Passage ▸
»»
Motor Vehicles Act (4 of 1939), ss. 47, 48 and 64A-Scope of-
Pass ,such further order as it thinks fit’, Meaning of.
Natural Justice-Revising authority calling for additional
evidence Duty to disclose to parties.
HEADNOTE:
In 1950-51, the appellant was plying his motor buses in
Bihar. Bihar Act 17 of 1950 imposed a tax on passengers and
goods carried by public service motor vehicles. As the
imposition of the tax was found to be invalid the appellant
did not pay the tax. In 1961, the tax was reimposed by Act
17 of 1961 with effect from 1st April 1950 and the
imposition was found to be valid. Therefore, the appellant
was liable to pay the transport tax for 1950-51. This
liability was outsanding on 15th January 1965, on which
date, the Regional Transport Authority ordered that a permit
to ply a stage carriage be granted to him on condition that
he produced a clearance certificate of transport tax within
one month from the date of the order failing which the grant
will stand automatically cancelled and the permit will be
granted to the first respondent. As the appellant failed to
carry out the condition the permit was cancelled and given
to the first respondent. The order was confirmed by the
Government, in revision, under s. 64A of the Motor Vehicles
Act, 1939, as amended by the Bihar Motor Vehicles
(Amendment) Act, 1950, after calling for and considering a
report from the Dy. Commissioner of Commercial Taxes, that
the transport tax was due from the appellant for 1950-51.
««
Listed records ▸
»»
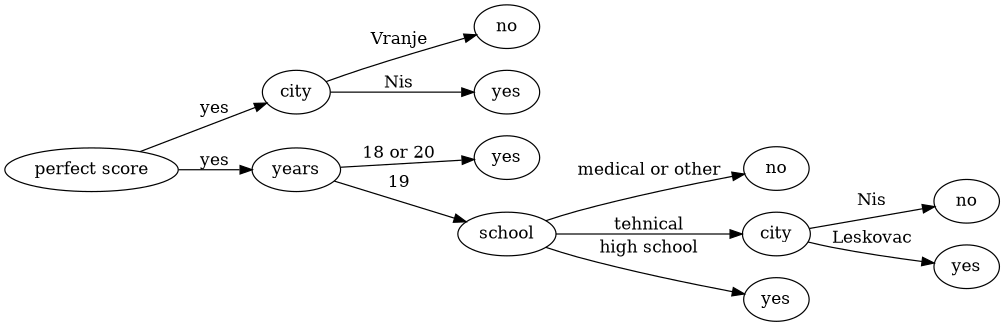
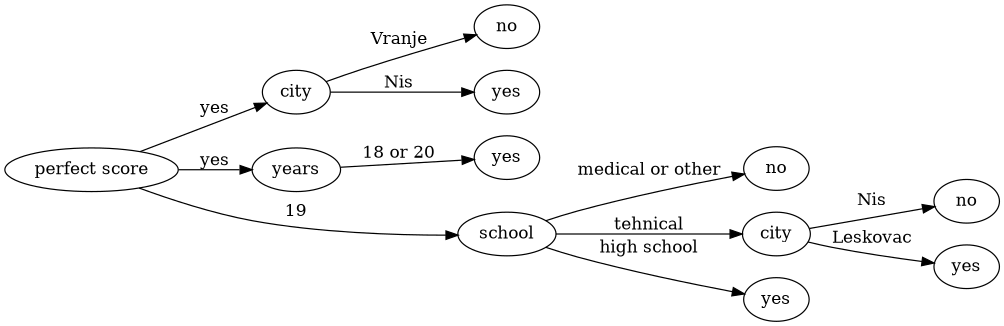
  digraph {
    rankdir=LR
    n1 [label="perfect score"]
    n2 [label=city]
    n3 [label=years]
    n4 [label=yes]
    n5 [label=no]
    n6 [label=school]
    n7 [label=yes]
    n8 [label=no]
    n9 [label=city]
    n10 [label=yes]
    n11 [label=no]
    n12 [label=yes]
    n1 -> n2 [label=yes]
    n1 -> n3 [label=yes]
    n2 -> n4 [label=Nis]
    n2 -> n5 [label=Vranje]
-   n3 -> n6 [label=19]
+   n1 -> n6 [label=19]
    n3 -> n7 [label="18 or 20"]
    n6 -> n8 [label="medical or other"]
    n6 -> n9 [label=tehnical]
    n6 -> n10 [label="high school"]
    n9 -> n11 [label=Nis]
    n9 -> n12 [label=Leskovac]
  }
««
»»
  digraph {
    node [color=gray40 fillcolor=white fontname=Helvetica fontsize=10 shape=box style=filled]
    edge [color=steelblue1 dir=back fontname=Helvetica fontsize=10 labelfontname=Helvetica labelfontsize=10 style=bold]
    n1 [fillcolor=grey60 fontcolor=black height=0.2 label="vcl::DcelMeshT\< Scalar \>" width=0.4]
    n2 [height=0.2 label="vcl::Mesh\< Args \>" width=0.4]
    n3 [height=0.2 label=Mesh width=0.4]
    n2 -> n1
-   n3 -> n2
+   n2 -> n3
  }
««
The task ▸ Return the portion of the Motor Vehicles Act headnote above that starts at "Motor Vehicles Act" and ends at "disclose to parties.", copied word for word.

Answer to the task ▸
Motor Vehicles Act (4 of 1939), ss. 47, 48 and 64A-Scope of-
Pass ,such further order as it thinks fit’, Meaning of.
Natural Justice-Revising authority calling for additional
evidence Duty to disclose to parties.